Like a worn and tattered Santa suit, Christmas has started to fray a little at the edges in recent years. Don’t get me wrong, it’s a wonderful time of the year. The first snow, putting up the tree, the beautiful decorations and the sweet music are great. Maybe my malaise is a result of just getting older. I’ve seen 60 Christmases. That’s a lot.
Since I was 8, I’ve had a hard time with Christ’s birth – the true meaning of Christmas for many of us. On a cold, southern Indiana Saturday afternoon, my dad told me that there was no Santa. It didn’t take me long to make the connection. If a big fat man in a red suit couldn’t use flying reindeer to deliver toys to the world, then maybe, just maybe, the birth of a poor Jewish kid in a barn thousands of years ago couldn’t really have saved the world. Fool me once, but not twice. Hey, I hope I’m wrong.
Then there’s the whole gift-buying thing. Every year I participate in ritually mandated gift exchanges. So I will have 10 running shirts instead of nine. I will save 50 bucks at a restaurant with my gift card if I don’t lose it. Someone will get a lime-colored electronic device to replace a tangerine-colored one. It’s all decorative debris headed for some downstate landfill. To be sure, for some a new winter coat is essential. I’m not talking about them. I’m talking about me. I have enough junk for now. Most everyone I know has enough. Just what is the point of all this? Do we ever have enough stuff?
On top of everything else, my dad died in March. He loved Christmas. He decorated his house until his late 80s. He dressed up as Santa for my kids. I can see him now in his holly tie with the battery-powered berries flashing red. But he’s not here this Christmas.

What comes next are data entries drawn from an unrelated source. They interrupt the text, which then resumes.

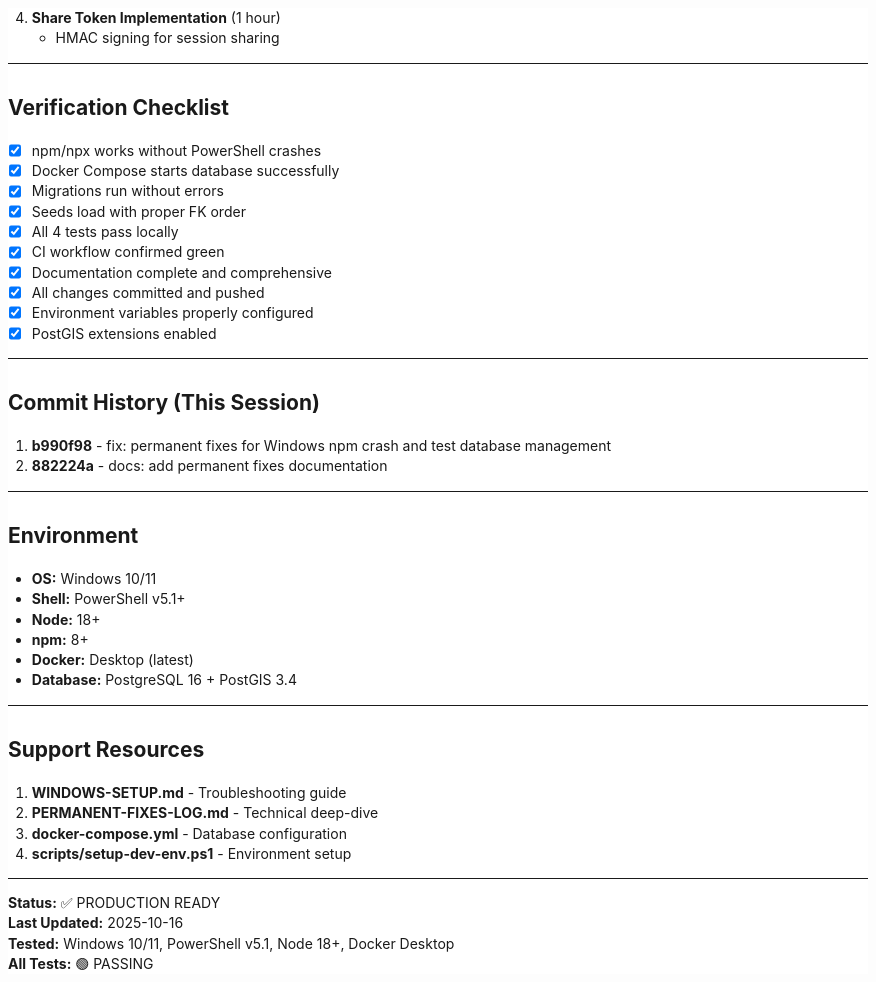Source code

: 4. **Share Token Implementation** (1 hour)
   - HMAC signing for session sharing

---

## Verification Checklist

- [x] npm/npx works without PowerShell crashes
- [x] Docker Compose starts database successfully
- [x] Migrations run without errors
- [x] Seeds load with proper FK order
- [x] All 4 tests pass locally
- [x] CI workflow confirmed green
- [x] Documentation complete and comprehensive
- [x] All changes committed and pushed
- [x] Environment variables properly configured
- [x] PostGIS extensions enabled

---

## Commit History (This Session)

1. **b990f98** - fix: permanent fixes for Windows npm crash and test database management
2. **882224a** - docs: add permanent fixes documentation

---

## Environment

- **OS:** Windows 10/11
- **Shell:** PowerShell v5.1+
- **Node:** 18+
- **npm:** 8+
- **Docker:** Desktop (latest)
- **Database:** PostgreSQL 16 + PostGIS 3.4

---

## Support Resources

1. **WINDOWS-SETUP.md** - Troubleshooting guide
2. **PERMANENT-FIXES-LOG.md** - Technical deep-dive
3. **docker-compose.yml** - Database configuration
4. **scripts/setup-dev-env.ps1** - Environment setup

---

**Status:** ✅ PRODUCTION READY  
**Last Updated:** 2025-10-16  
**Tested:** Windows 10/11, PowerShell v5.1, Node 18+, Docker Desktop  
**All Tests:** 🟢 PASSING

There’s hope in the very energetic presence of my 15-month-old granddaughter, Lily. This only her second Christmas. I watch the unfiltered joy, awe and excitement she brings to the lights, the trees, Macy’s. She gladdens my heart. She takes me back to when the three boys had to sit on the stairs wearing their robes and animal-shaped slippers while we checked to see if Santa had come. But she takes me even further back to my childhood, peering into the dark of our living room in the small house on Indiana Avenue. It’s 3 a.m. and I’m straining to see if Santa came so I can go wake everyone, but fearing that maybe Santa will arrive while I’m up. That would be really bad. I retreat to my bed and count to 60, 60 times, then go and peer into the dark living room yet again.
Christmas reminds us that we were all young at one time, and we all live in a time of great possibility when wonderful magic things can happen to us. So for this Christmas I’m going to see the world the way Lily sees it. In this world, there’s no debate over public options and carbon credits. There’s no unemployment or war. There will be time enough for all that after Christmas. Lily is about touching Santa’s beard, marveling at the moving lit-up deer on the lawn and laying her head down on her little plush dog to rest up for the next wonderful sights and sounds of this special time. It is a good place to be.
My very best to everyone (including those of you who wrote mean things about my column) for this and every season.
John Hubbuch, an Indiana native who moved to Oak Park in 1976, is a retired lawyer. Hubbuch served on the District 97 school board and coached youth sports. He is the father of three and grandfather of one.